## SUPPLIED RECORDS
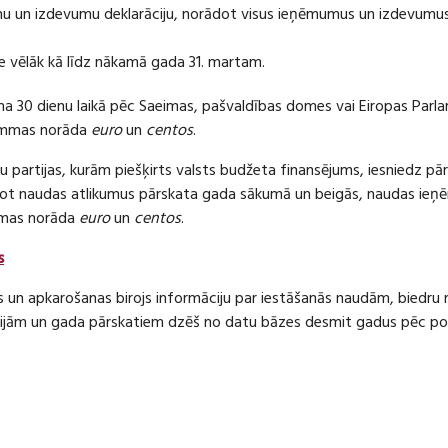
 un izdevumu deklarāciju, norādot visus ieņēmumus un izdevumus 
e vēlāk kā līdz nākamā gada 31. martam.
ma 30 dienu laikā pēc Saeimas, pašvaldības domes vai Eiropas Parl
ummas norāda
euro
un
centos
.
 partijas, kurām piešķirts valsts budžeta finansējums, iesniedz pā
dot naudas atlikumus pārskata gada sākumā un beigās, naudas i
mas norāda
euro
un
centos
.
s
s un apkarošanas birojs informāciju par iestāšanās naudām, bied
jām un gada pārskatiem dzēš no datu bāzes desmit gadus pēc politi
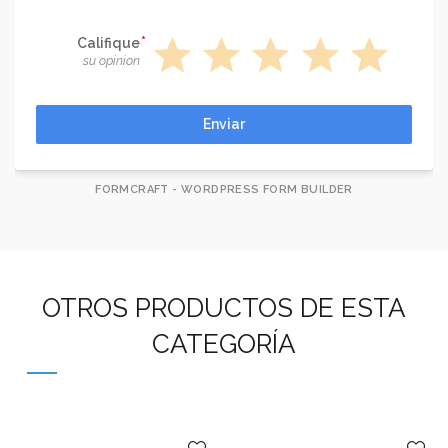
star
star
star
star
star
Califique
su opinion
Enviar
FORMCRAFT - WORDPRESS FORM BUILDER
OTROS PRODUCTOS DE ESTA
CATEGORÍA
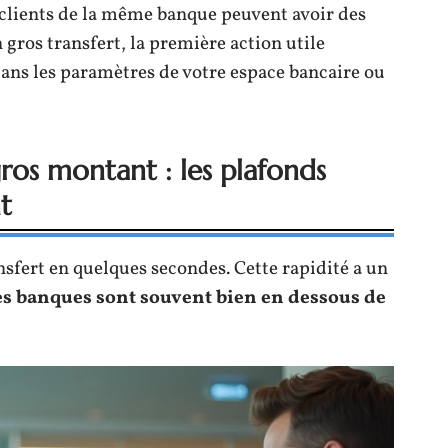
 clients de la même banque peuvent avoir des
 gros transfert, la première action utile
 dans les paramètres de votre espace bancaire ou
ros montant : les plafonds
t
nsfert en quelques secondes. Cette rapidité a un
des banques sont souvent bien en dessous de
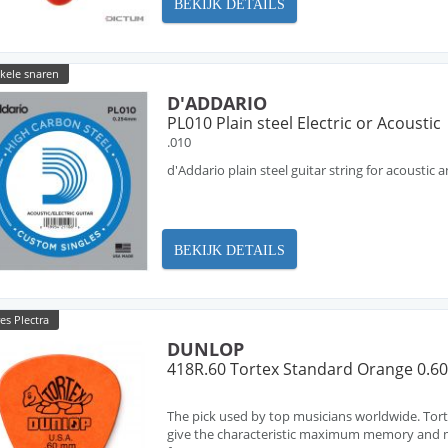
BEKIJK DETAILS
nkele snaren
D'ADDARIO
PL010 Plain steel Electric or Acoustic
.010
d'Addario plain steel guitar string for acoustic a
BEKIJK DETAILS
es Plectra
DUNLOP
418R.60 Tortex Standard Orange 0.
The pick used by top musicians worldwide. Tort
give the characteristic maximum memory and m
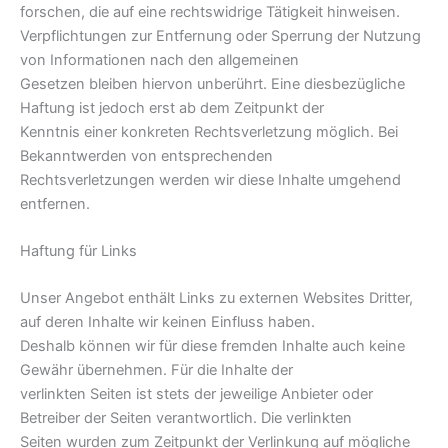
forschen, die auf eine rechtswidrige Tätigkeit hinweisen.
Verpflichtungen zur Entfernung oder Sperrung der Nutzung
von Informationen nach den allgemeinen
Gesetzen bleiben hiervon unberührt. Eine diesbezügliche
Haftung ist jedoch erst ab dem Zeitpunkt der
Kenntnis einer konkreten Rechtsverletzung möglich. Bei
Bekanntwerden von entsprechenden
Rechtsverletzungen werden wir diese Inhalte umgehend
entfernen.
Haftung für Links
Unser Angebot enthält Links zu externen Websites Dritter,
auf deren Inhalte wir keinen Einfluss haben.
Deshalb können wir für diese fremden Inhalte auch keine
Gewähr übernehmen. Für die Inhalte der
verlinkten Seiten ist stets der jeweilige Anbieter oder
Betreiber der Seiten verantwortlich. Die verlinkten
Seiten wurden zum Zeitpunkt der Verlinkung auf mögliche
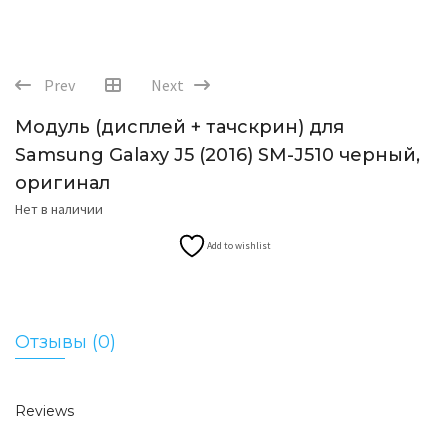
Prev
Next
Модуль (дисплей + тачскрин) для
Samsung Galaxy J5 (2016) SM-J510 черный,
оригинал
Нет в наличии
Add to wishlist
Отзывы (0)
Reviews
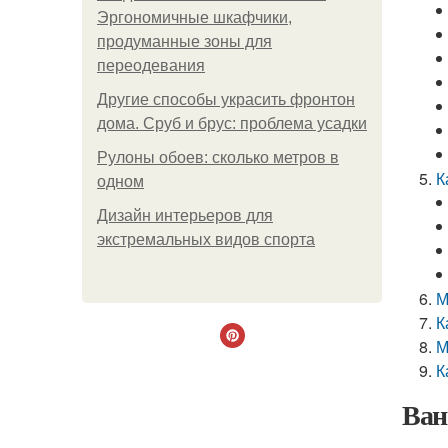
Эргономичные шкафчики,
продуманные зоны для
переодевания
Другие способы украсить фронтон
дома. Сруб и брус: проблема усадки
Рулоны обоев: сколько метров в
К
одном
Дизайн интерьеров для
экстремальных видов спорта
М
К
М
К
Ван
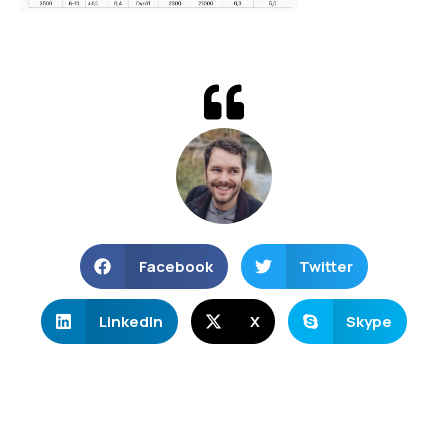
Facebook
Twitter
LinkedIn
X
Skype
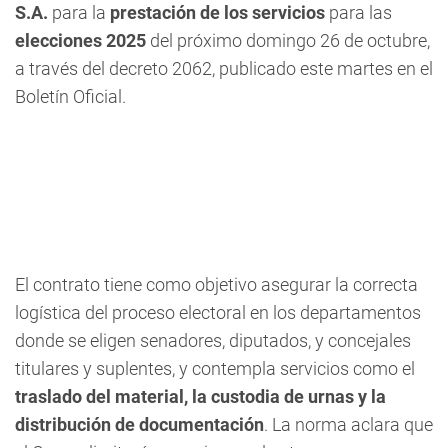
S.A.
para la
prestación de los servicios
para las
elecciones 2025
del próximo domingo 26 de octubre,
a través del decreto 2062, publicado este martes en el
Boletín Oficial.
El contrato tiene como objetivo asegurar la correcta
logística del proceso electoral en los departamentos
donde se eligen senadores, diputados, y concejales
titulares y suplentes, y contempla servicios como el
traslado del material, la custodia de urnas y la
distribución de documentación
. La norma aclara que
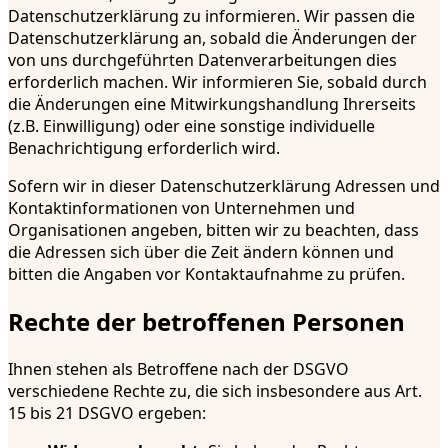
Datenschutzerklärung zu informieren. Wir passen die
Datenschutzerklärung an, sobald die Änderungen der
von uns durchgeführten Datenverarbeitungen dies
erforderlich machen. Wir informieren Sie, sobald durch
die Änderungen eine Mitwirkungshandlung Ihrerseits
(z.B. Einwilligung) oder eine sonstige individuelle
Benachrichtigung erforderlich wird.
Sofern wir in dieser Datenschutzerklärung Adressen und
Kontaktinformationen von Unternehmen und
Organisationen angeben, bitten wir zu beachten, dass
die Adressen sich über die Zeit ändern können und
bitten die Angaben vor Kontaktaufnahme zu prüfen.
Rechte der betroffenen Personen
Ihnen stehen als Betroffene nach der DSGVO
verschiedene Rechte zu, die sich insbesondere aus Art.
15 bis 21 DSGVO ergeben:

## HOW TO COMPLETE THIS TASK
Output the records above exactly; leave out the pictures.

## THE COMPLETED TASK
 un izdevumu deklarāciju, norādot visus ieņēmumus un izdevumus 
e vēlāk kā līdz nākamā gada 31. martam.
ma 30 dienu laikā pēc Saeimas, pašvaldības domes vai Eiropas Parl
ummas norāda
euro
un
centos
.
 partijas, kurām piešķirts valsts budžeta finansējums, iesniedz pā
dot naudas atlikumus pārskata gada sākumā un beigās, naudas i
mas norāda
euro
un
centos
.
s
s un apkarošanas birojs informāciju par iestāšanās naudām, bied
jām un gada pārskatiem dzēš no datu bāzes desmit gadus pēc politi
star
star
star
star
star
Califique
su opinion
Enviar
FORMCRAFT - WORDPRESS FORM BUILDER
OTROS PRODUCTOS DE ESTA
CATEGORÍA
 clients de la même banque peuvent avoir des
 gros transfert, la première action utile
 dans les paramètres de votre espace bancaire ou
ros montant : les plafonds
t
nsfert en quelques secondes. Cette rapidité a un
des banques sont souvent bien en dessous de
BEKIJK DETAILS
nkele snaren
D'ADDARIO
PL010 Plain steel Electric or Acoustic
.010
d'Addario plain steel guitar string for acoustic a
BEKIJK DETAILS
es Plectra
DUNLOP
418R.60 Tortex Standard Orange 0.
The pick used by top musicians worldwide. Tort
give the characteristic maximum memory and m
forschen, die auf eine rechtswidrige Tätigkeit hinweisen.
Verpflichtungen zur Entfernung oder Sperrung der Nutzung
von Informationen nach den allgemeinen
Gesetzen bleiben hiervon unberührt. Eine diesbezügliche
Haftung ist jedoch erst ab dem Zeitpunkt der
Kenntnis einer konkreten Rechtsverletzung möglich. Bei
Bekanntwerden von entsprechenden
Rechtsverletzungen werden wir diese Inhalte umgehend
entfernen.
Haftung für Links
Unser Angebot enthält Links zu externen Websites Dritter,
auf deren Inhalte wir keinen Einfluss haben.
Deshalb können wir für diese fremden Inhalte auch keine
Gewähr übernehmen. Für die Inhalte der
verlinkten Seiten ist stets der jeweilige Anbieter oder
Betreiber der Seiten verantwortlich. Die verlinkten
Seiten wurden zum Zeitpunkt der Verlinkung auf mögliche
Prev
Next
Модуль (дисплей + тачскрин) для
Samsung Galaxy J5 (2016) SM-J510 черный,
оригинал
Нет в наличии
Add to wishlist
Отзывы (0)
Reviews
Эргономичные шкафчики,
продуманные зоны для
переодевания
Другие способы украсить фронтон
дома. Сруб и брус: проблема усадки
Рулоны обоев: сколько метров в
К
одном
Дизайн интерьеров для
экстремальных видов спорта
М
К
М
К
Ван
Facebook
Twitter
LinkedIn
X
Skype
S.A.
para la
prestación de los servicios
para las
elecciones 2025
del próximo domingo 26 de octubre,
a través del decreto 2062, publicado este martes en el
Boletín Oficial.
El contrato tiene como objetivo asegurar la correcta
logística del proceso electoral en los departamentos
donde se eligen senadores, diputados, y concejales
titulares y suplentes, y contempla servicios como el
traslado del material, la custodia de urnas y la
distribución de documentación
. La norma aclara que
Datenschutzerklärung zu informieren. Wir passen die
Datenschutzerklärung an, sobald die Änderungen der
von uns durchgeführten Datenverarbeitungen dies
erforderlich machen. Wir informieren Sie, sobald durch
die Änderungen eine Mitwirkungshandlung Ihrerseits
(z.B. Einwilligung) oder eine sonstige individuelle
Benachrichtigung erforderlich wird.
Sofern wir in dieser Datenschutzerklärung Adressen und
Kontaktinformationen von Unternehmen und
Organisationen angeben, bitten wir zu beachten, dass
die Adressen sich über die Zeit ändern können und
bitten die Angaben vor Kontaktaufnahme zu prüfen.
Rechte der betroffenen Personen
Ihnen stehen als Betroffene nach der DSGVO
verschiedene Rechte zu, die sich insbesondere aus Art.
15 bis 21 DSGVO ergeben:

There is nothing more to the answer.